* **Input for this task**

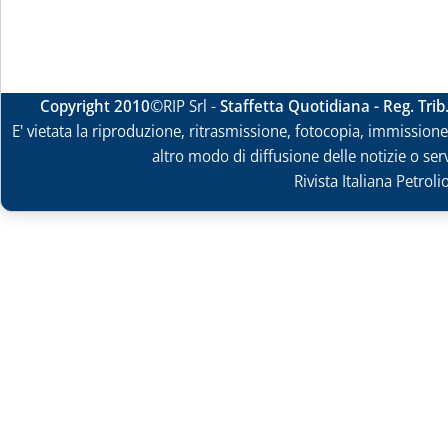
Copyright 2010
©RIP Srl -
Staffetta Quotidiana - Reg. Tri
E' vietata la riproduzione, ritrasmissione, fotocopia, immissione 
altro modo di diffusione delle notizie o ser
Rivista Italiana Petrol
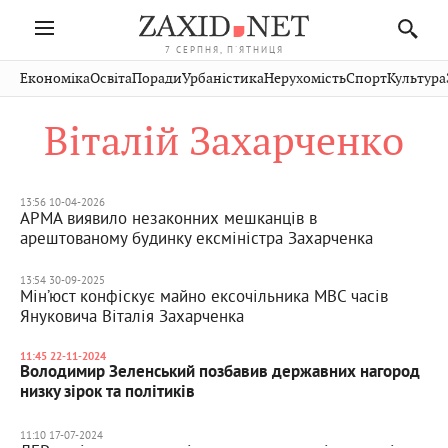
7 СЕРПНЯ, П'ЯТНИЦЯ
Івано-
Публікації
Авто
Словко
Культура
Економіка
Освіта
Поради
Урбаністика
Нерухомість
Спорт
Культура
Стрий
Рівне
Франківськ
Світ
Економіка
Рецепти
Здоров'я
Дрогобич
Львів
Тернопіль
Віталій Захарченко
Кіно
Дім
Спорт
Краєзнавство
Хмельницький
Чернівці
Волинь
Фото
Освіта
Нерухомість
Домашні
Вінниця
Шептицький
Закарпаття
тварини
13:56 10-04-2026
АРМА виявило незаконних мешканців в
арештованому будинку ексміністра Захарченка
13:54 30-09-2025
Мін’юст конфіскує майно ексочільника МВС часів
Януковича Віталія Захарченка
11:45 22-11-2024
Володимир Зеленський позбавив державних нагород
низку зірок та політиків
11:10 17-07-2024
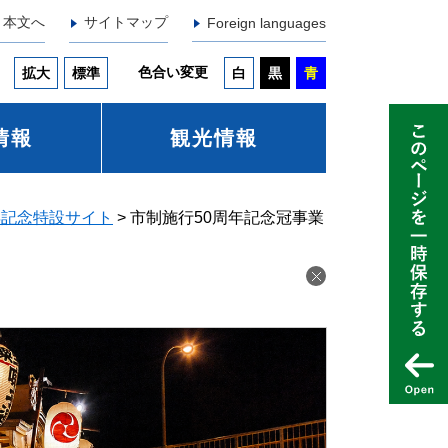
本文へ
サイトマップ
Foreign languages
色合い変更
拡大
標準
白
黒
青
情報
観光情報
年記念特設サイト
>
市制施行50周年記念冠事業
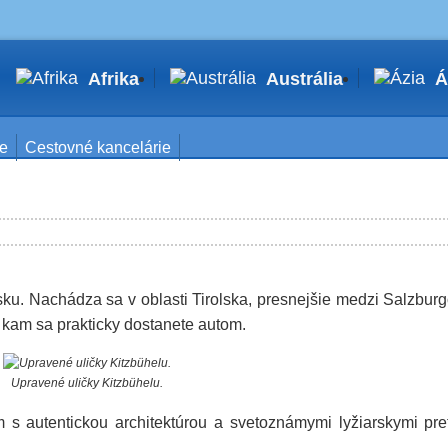
Afrika
Austrália
Á
ie
Cestovné kancelárie
sku. Nachádza sa v oblasti Tirolska, presnejšie medzi Salzbur
, kam sa prakticky dostanete autom.
Upravené uličky Kitzbühelu.
 s autentickou architektúrou a svetoznámymi lyžiarskymi pr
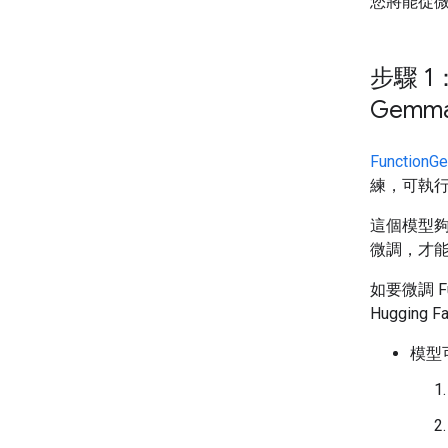
您將能從
步驟 1：
Gemm
FunctionG
練，可執
這個模型
微調，才
如要微調 F
Huggin
模型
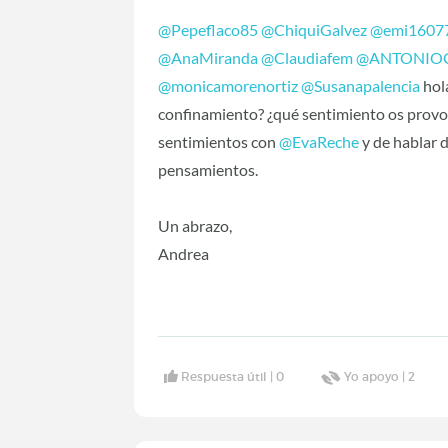
@Pepeflaco85
‍
@ChiquiGalvez
‍
@emi1607
@AnaMiranda
‍
@Claudiafem
‍
@ANTONIO
@monicamorenortiz
‍
@Susanapalencia
‍ ho
confinamiento? ¿qué sentimiento os provo
sentimientos con
@EvaReche
‍ y de hablar
pensamientos.
Un abrazo,
Andrea
Respuesta útil |
0
Yo apoyo |
2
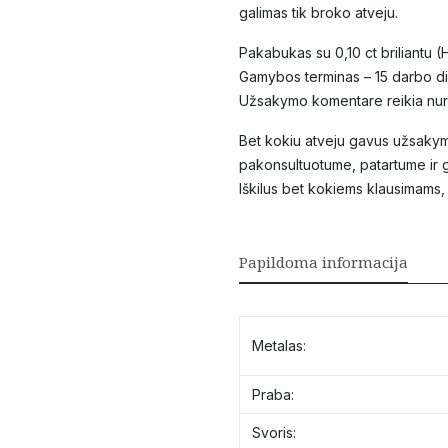
galimas tik broko atveju.
Pakabukas su 0,10 ct briliantu (H
Gamybos terminas – 15 darbo die
Užsakymo komentare reikia nuro
Bet kokiu atveju gavus užsakym
pakonsultuotume, patartume ir g
Iškilus bet kokiems klausimams
Papildoma informacija
Metalas:
Praba:
Svoris:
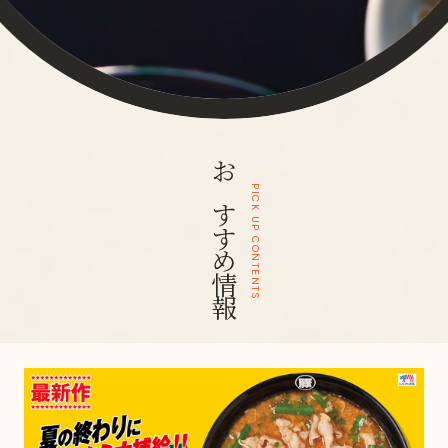
おすすめ情報
PICK UP CONTENTS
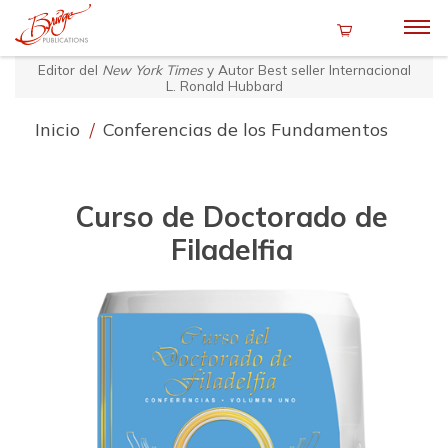
Editor del
New York Times
y Autor Best seller Internacional
L. Ronald Hubbard
Inicio
/
Conferencias de los Fundamentos
Curso de Doctorado de
Filadelfia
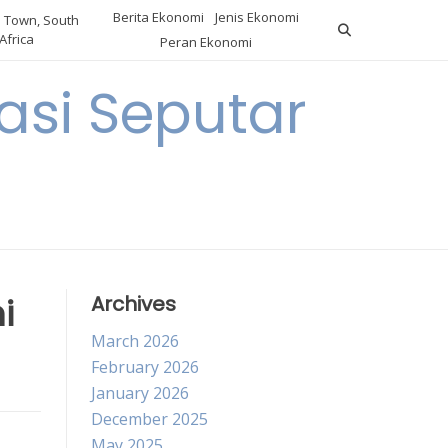
Berita Ekonomi
Jenis Ekonomi
 Town, South
Africa
Peran Ekonomi
si Seputar
i
Archives
March 2026
February 2026
January 2026
December 2025
May 2025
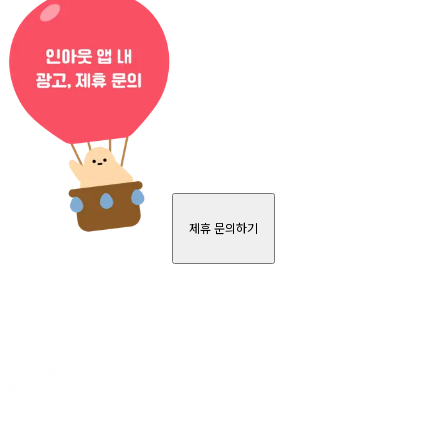
제휴 문의하기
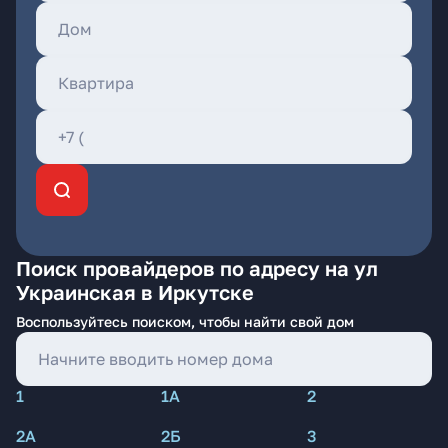
Поиск провайдеров по адресу на ул
Украинская в Иркутске
Воспользуйтесь поиском, чтобы найти свой дом
1
1А
2
2А
2Б
3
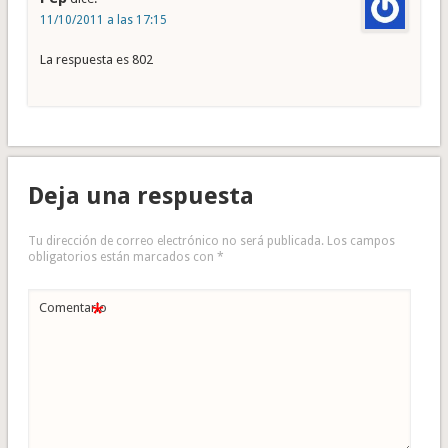
11/10/2011 a las 17:15
La respuesta es 802
Deja una respuesta
Tu dirección de correo electrónico no será publicada.
Los campos
obligatorios están marcados con
*
*
Comentario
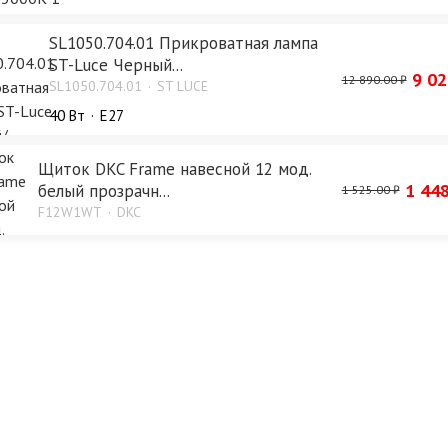
SL1050.704.01 Прикроватная лампа
ST-Luce Черный...
9 02
12 890.00 ₽
SL1050.704.01
ST LUCE
40 Bт
E27
Щиток DKC Frame навесной 12 мод.
1 448
белый прозрачн...
1 525.00 ₽
F12W1WT
DKC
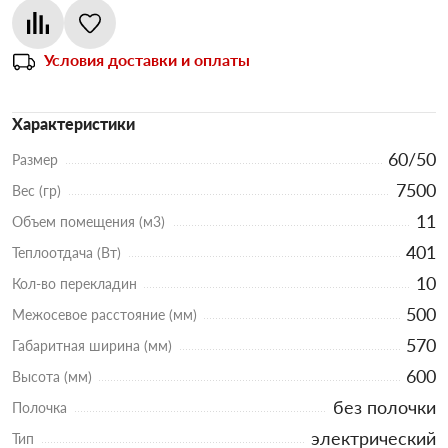
Условия доставки и оплаты
Характеристики
60/50
Размер
7500
Вес (гр)
11
Объем помещения (м3)
401
Теплоотдача (Вт)
10
Кол-во перекладин
500
Межосевое расстояние (мм)
570
Габаритная ширина (мм)
600
Высота (мм)
без полочки
Полочка
электрический
Тип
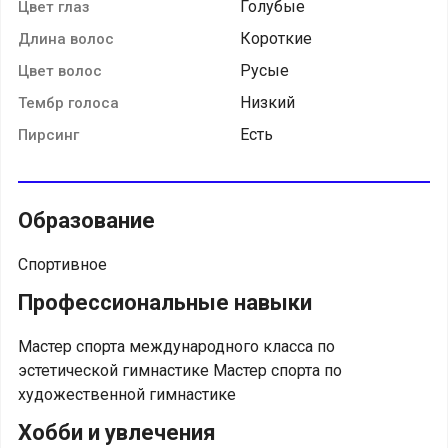
Голубые
Цвет глаз
Короткие
Длина волос
Русые
Цвет волос
Низкий
Тембр голоса
Есть
Пирсинг
Образование
Спортивное
Профессиональные навыки
Мастер спорта международного класса по
эстетической гимнастике Мастер спорта по
художественной гимнастике
Хобби и увлечения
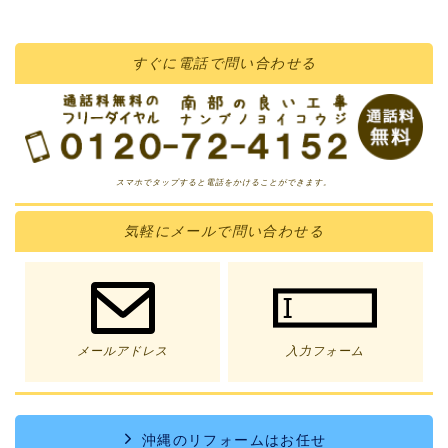
すぐに
電話
で問い合わせる
スマホでタップすると電話をかけることができます。
気軽に
メール
で問い合わせる
メールアドレス
入力フォーム
沖縄のリフォームはお任せ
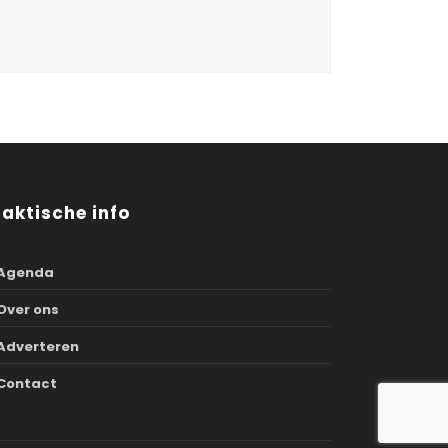
raktische info
Agenda
Over ons
Adverteren
Contact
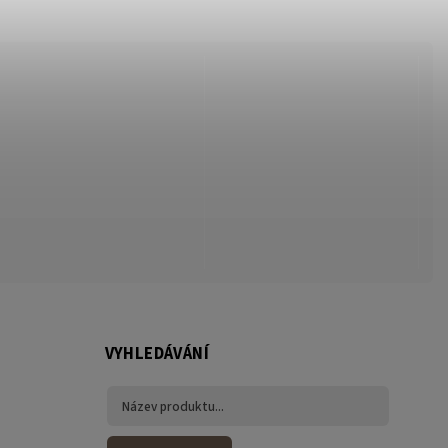
VYHLEDÁVÁNÍ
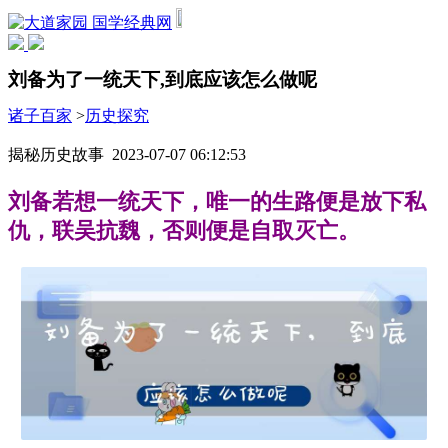
国学经典网
刘备为了一统天下,到底应该怎么做呢
诸子百家
>
历史探究
揭秘历史故事 2023-07-07 06:12:53
刘备若想一统天下，唯一的生路便是放下私
仇，联吴抗魏，否则便是自取灭亡。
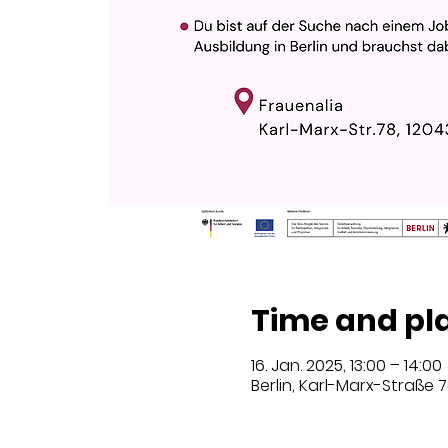
Time and pl
16. Jan. 2025, 13:00 – 14:00
Berlin, Karl-Marx-Straße 7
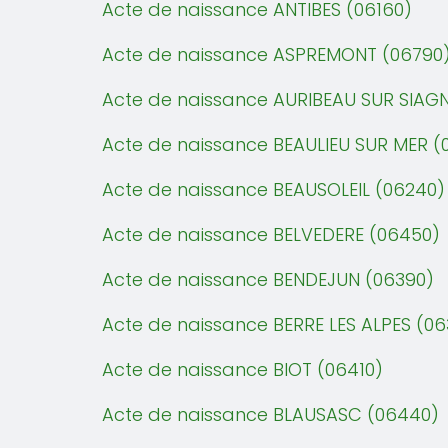
Acte de naissance ANTIBES (06160)
Acte de naissance ASPREMONT (06790
Acte de naissance AURIBEAU SUR SIAGN
Acte de naissance BEAULIEU SUR MER (
Acte de naissance BEAUSOLEIL (06240)
Acte de naissance BELVEDERE (06450)
Acte de naissance BENDEJUN (06390)
Acte de naissance BERRE LES ALPES (06
Acte de naissance BIOT (06410)
Acte de naissance BLAUSASC (06440)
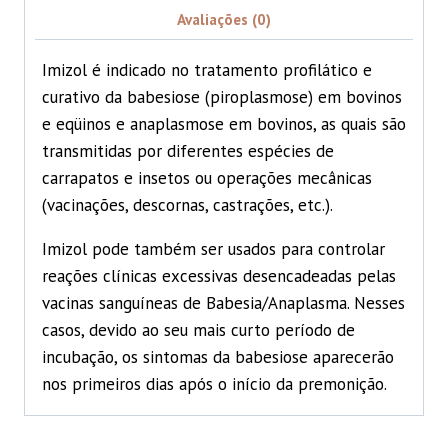
Avaliações (0)
Imizol é indicado no tratamento profilático e
curativo da babesiose (piroplasmose) em bovinos
e eqüinos e anaplasmose em bovinos, as quais são
transmitidas por diferentes espécies de
carrapatos e insetos ou operações mecânicas
(vacinações, descornas, castrações, etc.).
Imizol pode também ser usados para controlar
reações clínicas excessivas desencadeadas pelas
vacinas sanguíneas de Babesia/Anaplasma. Nesses
casos, devido ao seu mais curto período de
incubação, os sintomas da babesiose aparecerão
nos primeiros dias após o início da premonição.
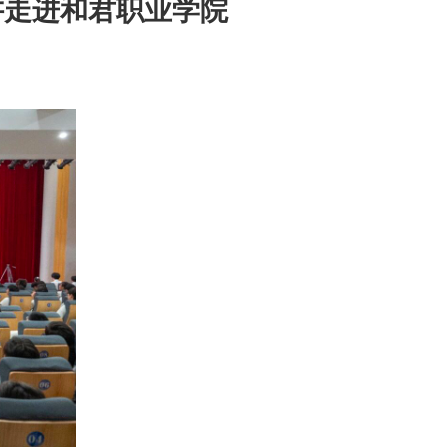
讲走进和君职业学院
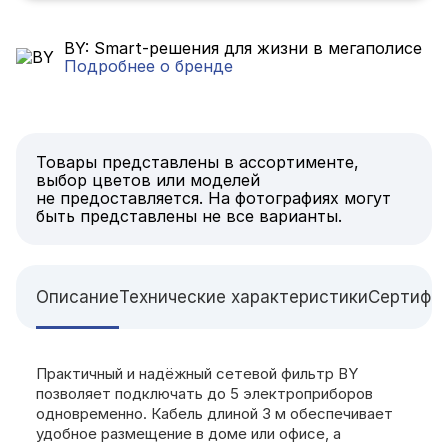
BY: Smart-решения для жизни в мегаполисе
Подробнее о бренде
Товары представлены в ассортименте,
выбор цветов или моделей
не предоставляется. На фотографиях могут
быть представлены не все варианты.
Описание
Технические характеристики
Сертифи
Практичный и надёжный сетевой фильтр BY
позволяет подключать до 5 электроприборов
одновременно. Кабель длиной 3 м обеспечивает
удобное размещение в доме или офисе, а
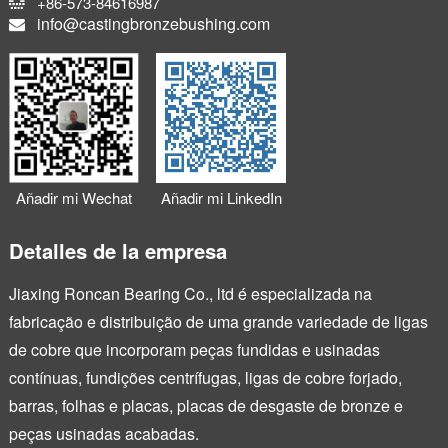
+86-573-84616987
info@castingbronzebushing.com
Añadir mi Wechat
Añadir mi LinkedIn
Detalles de la empresa
Jiaxing Roncan Bearing Co., ltd é especializada na
fabricação e distribuição de uma grande variedade de ligas
de cobre que incorporam peças fundidas e usinadas
contínuas, fundições centrífugas, ligas de cobre forjado,
barras, folhas e placas, placas de desgaste de bronze e
peças usinadas acabadas.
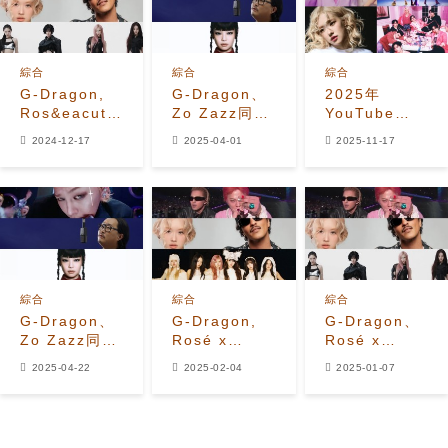
行榜首位
綜合
綜合
綜合
G-Dragon,
G-Dragon、
2025年
Ros&eacute;
Zo Zazz同
YouTube
x Bruno
Jennie喺
Music美國區
2024-12-17
2025-04-01
2025-11-17
Mars, 和
2025年3月最
流量最高K-
aespa 在
後一周登頂
Pop男女偶像
2024年12月
Instiz榜單
Top 50榜單
第三周登頂
Instiz榜單
綜合
綜合
綜合
G-Dragon、
G-Dragon,
G-Dragon、
Zo Zazz同埋
Rosé x
Rosé x
Jennie喺
Bruno Mars,
Bruno Mars
2025-04-22
2025-02-04
2025-01-07
2025年4月第
和 IVE 榮登
和 aespa 榮
三個星期登上
2025 年 2 月
登 2025 年一
Instiz排行榜
第一周 Instiz
月第一周
排行榜
Instiz 排行榜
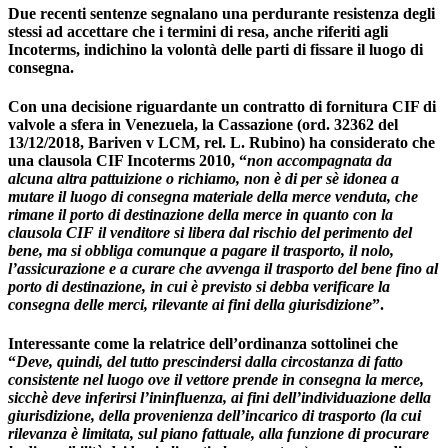
Due recenti sentenze segnalano una perdurante resistenza degli
stessi ad accettare che i termini di resa, anche riferiti agli
Incoterms, indichino la volontà delle parti di fissare il luogo di
consegna.
Con una decisione riguardante un contratto di fornitura CIF di
valvole a sfera in Venezuela, la
Cassazione (ord. 32362 del
13/12/2018
,
Bariven v LCM
, rel. L. Rubino) ha considerato che
una clausola CIF Incoterms 2010, “
non accompagnata da
alcuna altra pattuizione o richiamo, non è di per sè idonea a
mutare il luogo di consegna materiale della merce venduta, che
rimane il porto di destinazione della merce
in quanto con la
clausola CIF il venditore si libera dal rischio del perimento del
bene, ma si obbliga comunque a pagare il trasporto, il nolo,
l’assicurazione e a curare che avvenga il trasporto del bene fino al
porto di destinazione, in cui è previsto si debba verificare la
consegna delle merci, rilevante ai fini della giurisdizione
”.
Interessante come la relatrice dell’ordinanza sottolinei che
“
Deve, quindi, del tutto prescindersi dalla circostanza di fatto
consistente nel luogo ove il vettore prende in consegna la merce,
sicchè deve inferirsi l’ininfluenza, ai fini dell’individuazione della
giurisdizione, della provenienza dell’incarico di trasporto (la cui
rilevanza è limitata, sul piano fattuale, alla funzione di procurare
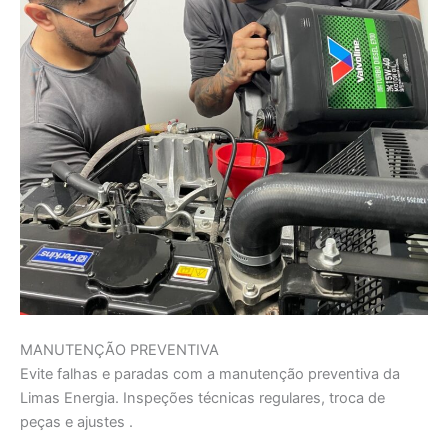
MANUTENÇÃO PREVENTIVA
Evite falhas e paradas com a manutenção preventiva da
Limas Energia. Inspeções técnicas regulares, troca de
peças e ajustes .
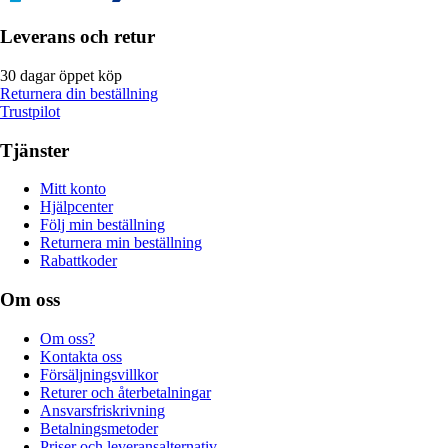
Leverans och retur
30 dagar öppet köp
Returnera din beställning
Trustpilot
Tjänster
Mitt konto
Hjälpcenter
Följ min beställning
Returnera min beställning
Rabattkoder
Om oss
Om oss?
Kontakta oss
Försäljningsvillkor
Returer och återbetalningar
Ansvarsfriskrivning
Betalningsmetoder
Priser och leveransalternativ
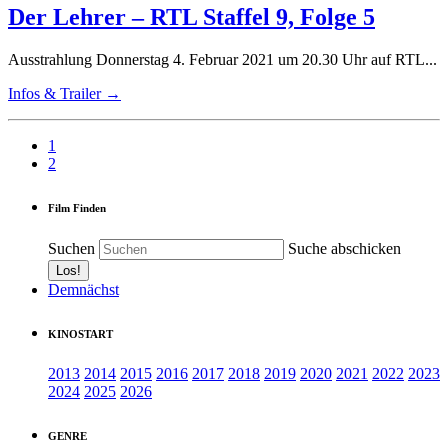
Der Lehrer – RTL Staffel 9, Folge 5
Ausstrahlung Donnerstag 4. Februar 2021 um 20.30 Uhr auf RTL...
Infos & Trailer →
1
2
Film Finden
Suchen
Suche abschicken
Demnächst
KINOSTART
2013
2014
2015
2016
2017
2018
2019
2020
2021
2022
2023
2024
2025
2026
GENRE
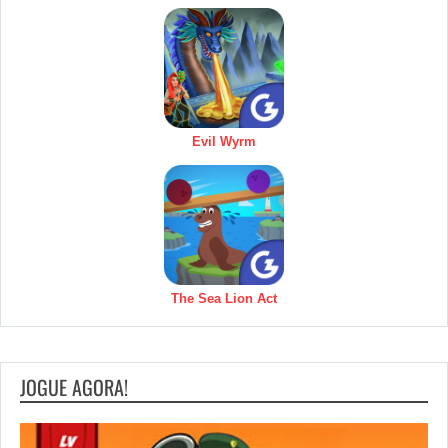
Evil Wyrm
The Sea Lion Act
JOGUE AGORA!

* **Task**
After dropping the pictures, please set down the lines from the beginning of the listing through the line containing "prakticky dostanete autom.", both included, exactly as they stand.

* **Exercise answer**
Copyright 2010
©RIP Srl -
Staffetta Quotidiana - Reg. Tri
E' vietata la riproduzione, ritrasmissione, fotocopia, immissione 
altro modo di diffusione delle notizie o ser
Rivista Italiana Petrol
7 СЕРПНЯ, П'ЯТНИЦЯ
Івано-
Публікації
Авто
Словко
Культура
Економіка
Освіта
Поради
Урбаністика
Нерухомість
Спорт
Культура
Стрий
Рівне
Франківськ
Світ
Економіка
Рецепти
Здоров'я
Дрогобич
Львів
Тернопіль
Віталій Захарченко
Кіно
Дім
Спорт
Краєзнавство
Хмельницький
Чернівці
Волинь
Фото
Освіта
Нерухомість
Домашні
Вінниця
Шептицький
Закарпаття
тварини
13:56 10-04-2026
АРМА виявило незаконних мешканців в
арештованому будинку ексміністра Захарченка
13:54 30-09-2025
Мін’юст конфіскує майно ексочільника МВС часів
Януковича Віталія Захарченка
11:45 22-11-2024
Володимир Зеленський позбавив державних нагород
низку зірок та політиків
11:10 17-07-2024
本文へ
サイトマップ
Foreign languages
色合い変更
拡大
標準
白
黒
青
情報
観光情報
年記念特設サイト
>
市制施行50周年記念冠事業
Afrika
Austrália
Á
ie
Cestovné kancelárie
sku. Nachádza sa v oblasti Tirolska, presnejšie medzi Salzbur
, kam sa prakticky dostanete autom.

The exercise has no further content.